The 2001 Duke basketball team was on a mission–to claim the third national title for head coach Mike Krzyzewski and give him, and their program, a unique place in college basketball history.
Duke had the talent to do it–with Shane Battier, Jason Williams, Carlos Boozer and Mike Dunleavy, the Blue Devils had four future NBA players. Three are still playing in 2013, and only a career-ending knee injury prevented Williams–perhaps the best of them all–from doing the same.
The Dookies also had the hunger. The previous three years had seen them in good position to grab title #3, but come up short. They lost a regional final in 1998 to Kentucky after blowing a 17-point second-half lead. Duke lost the 1999 NCAA final to UConn as a 9 1/2 point favorite. In 2000, they were a #1 seed but were upset in the Sweet 16.
Coach K’s team opened the season ranked #2 behind the Arizona Wildcats. The Blue Devils spent four weeks atop the polls in the non-conference part of the schedule, never drifted out of the top four and were back at #1 by the team the 2001 NCAA Tournament began.
The consistent high rankings belie some of the real adversity this team faced. Duke lost a key home game to Maryland on Senior Night and also lost Boozer to an injury. The loss in the game threatened their ACC title hopes and the loss in the lineup hurt them in the national title push.
Duke was able to rally with a clutch 95-81 road win over North Carolina in the final regular season game and tied the Tar Heels for the conference championship. Duke then won the league tournament decisively, hammering UNC in the final by a 79-53 count.
It was enough to get the Blue Devils a #1 seed in the NCAA Tournament, and a familiar path to the brass ring. They would open in Greensboro, move on to the regionals in Philadelphia and the Final Four would be in Minneapolis–the exact same path the team trod on its way to the 1992 national championship.
Duke rolled over Monmouth to open the tournament and then faced a good Missouri team in the second round. The Tigers were coached by former Duke point guard Quin Snyder, and his showdown with Krzyzewski was the subject of a lot of media hype. It was a good game, but the Blue Devils turned back the upset bid 94-81.
Philadelphia was not only the site of Duke’s victory in the 1992 East regionals, but that of arguably the greatest game in college basketball history, the 104-103 overtime win over Kentucky in the final. The NCAA selection committee coincidentally put the Wildcats as the #2 seed in the East for this year’s bracket and set up a potential rematch.

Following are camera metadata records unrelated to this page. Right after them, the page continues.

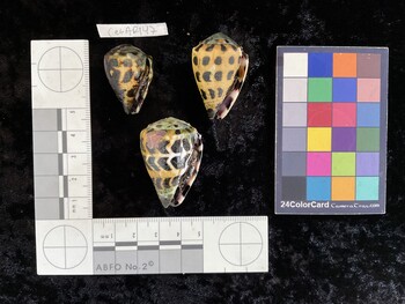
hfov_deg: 61.6
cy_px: 152
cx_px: 202
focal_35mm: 29
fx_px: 340
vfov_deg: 48.3
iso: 200
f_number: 1.8
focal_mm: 3
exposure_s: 1/60
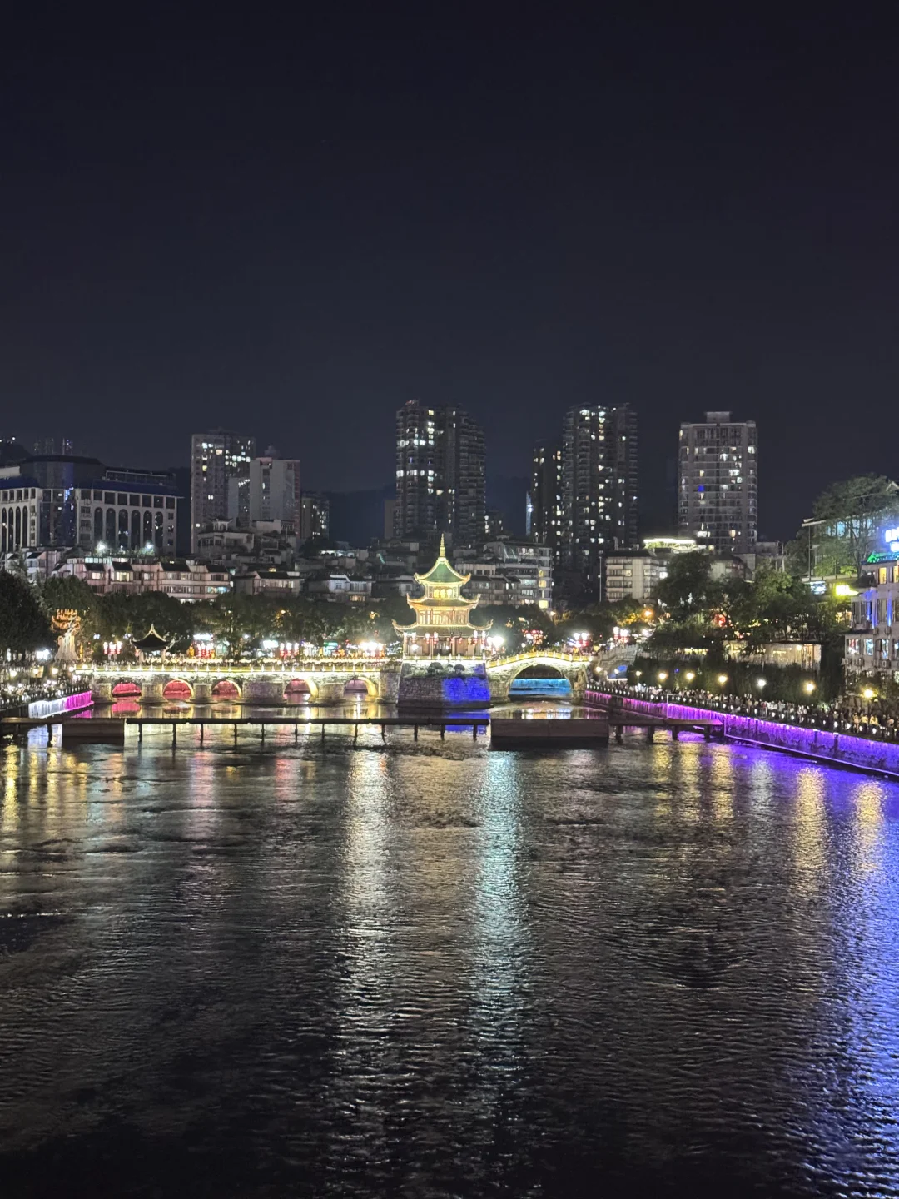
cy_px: 600
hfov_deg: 30.3
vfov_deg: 39.7
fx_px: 1662
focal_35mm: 48
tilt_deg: -0.1
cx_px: 450
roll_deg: -1.3
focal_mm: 6.76
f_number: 1.78
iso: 800
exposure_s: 1/20
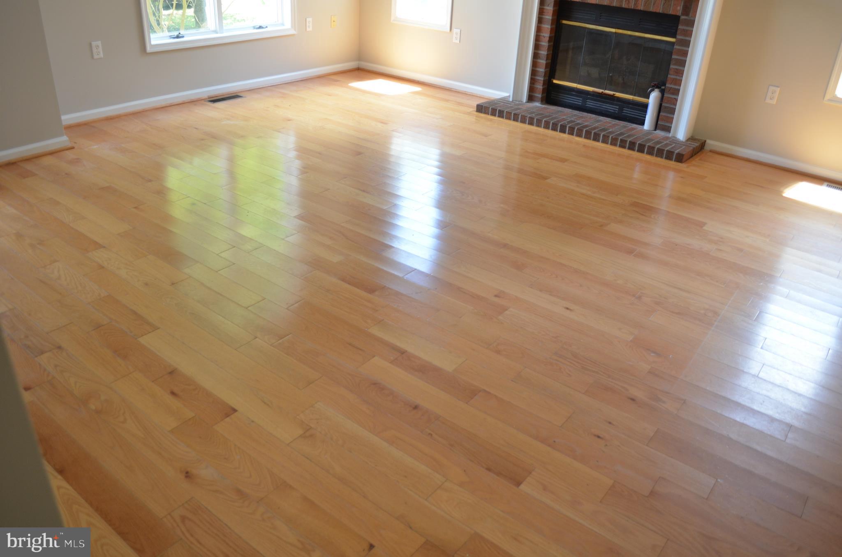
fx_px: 630
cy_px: 278
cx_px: 421
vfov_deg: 47.7
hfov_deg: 67.5
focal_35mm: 27
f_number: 4.5
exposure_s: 1/80
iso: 400
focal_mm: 18
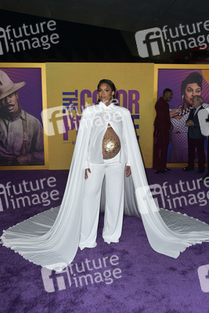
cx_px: 104
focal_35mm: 35
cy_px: 156
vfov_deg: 54.4
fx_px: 305
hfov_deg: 37.9
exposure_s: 1/250
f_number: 6.3
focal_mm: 35
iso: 320
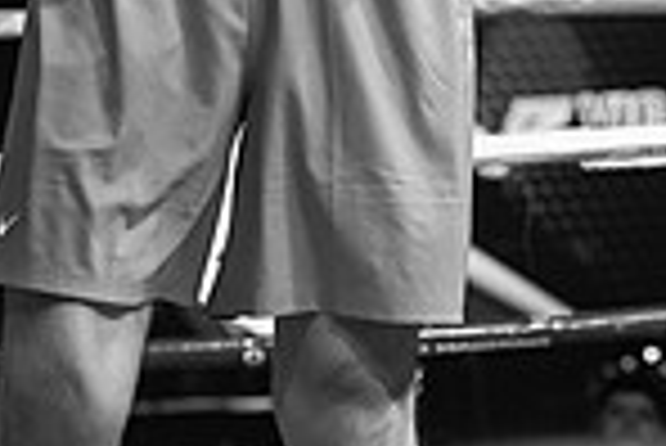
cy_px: -412
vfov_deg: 6.8
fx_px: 3629
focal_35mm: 196
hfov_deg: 10.3
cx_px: 878
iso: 4000
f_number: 2.8
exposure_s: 1/1000
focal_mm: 50
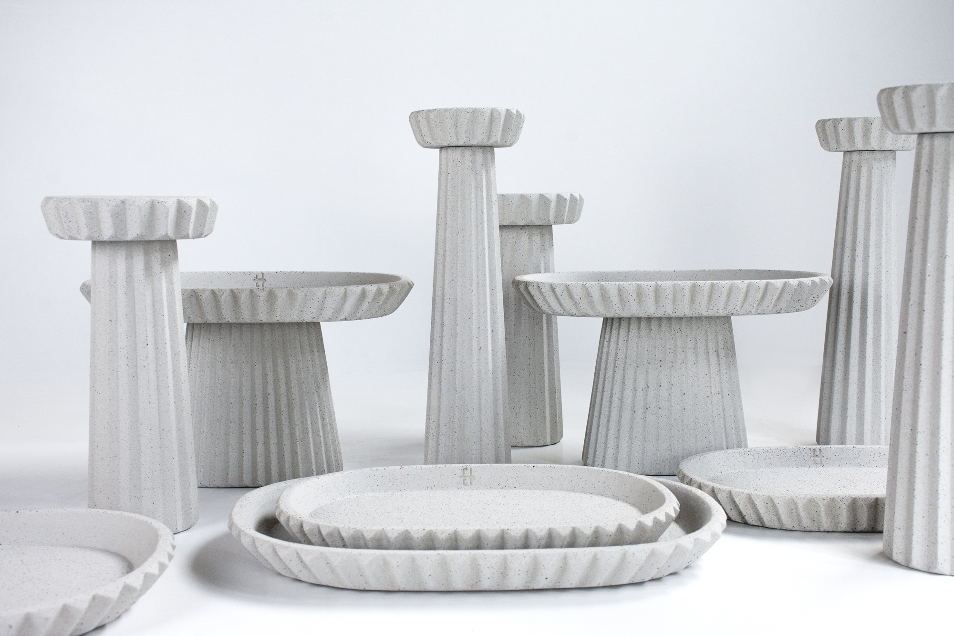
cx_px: 477
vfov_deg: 28.1
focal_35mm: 48
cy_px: 318
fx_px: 1272
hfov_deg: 41.1
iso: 900
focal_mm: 32
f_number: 8
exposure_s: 1/50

It also set up Duke having to go through two of the most storied programs in history, since UCLA was the Sweet 16 opponent. Fortunately, Boozer also made it back for this game, and both Williams and Battier went off for a combined 58 points. Duke won easily 76-63.
Instead of an epic rematch though, Duke had to deal with a Pac-10 path. USC upset Kentucky in the other regional semi, and the sixth-seeded Trojans were the opponent in the final. Williams and Battier again dominated, combining for 48 points and 17 rebounds. Williams was named the region’s Outstanding Player in the 79-69 win.
Now it was on to the Final Four and a grudge match against Maryland. The Terps had not only spoiled Senior Night, but they played Duke to the wire in the ACC Tournament. Now, on college basketball’s biggest stage, Maryland came out flying to a 22-point lead in the first half.
One of the great sustained turnarounds in NCAA Tournament lore would follow. Duke cut the lead to 11 by halftime and in winning the second half 57-35, ended up completing a 33-point turnaround. The final was 95-84, with Battier and Williams again combining for 48 points.
Monday night in Minneapolis brought the 2001 college basketball season full circle. Arizona and Duke had been 1-2 to start the year, and that was the national championship matchup. Battier was solid, at 18 points/11 rebounds, but Williams had a rough shooting night, going 2-for-11 from three-point range.
Normally this might have done the Dookies in, but Dunleavy stepped up with his best game of the tournament, leading Duke with 21 points. The Blue Devils held a small, but persistent lead throughout the second half and finally sealed a 92-82 in.
The Duke Trifecta was now complete. Coach K joined his mentor Bob Knight in winning three national championships, and trailed only Kentucky’s Adolph Rupp (5) and UCLA’s John Wooden (10) on the all-time list.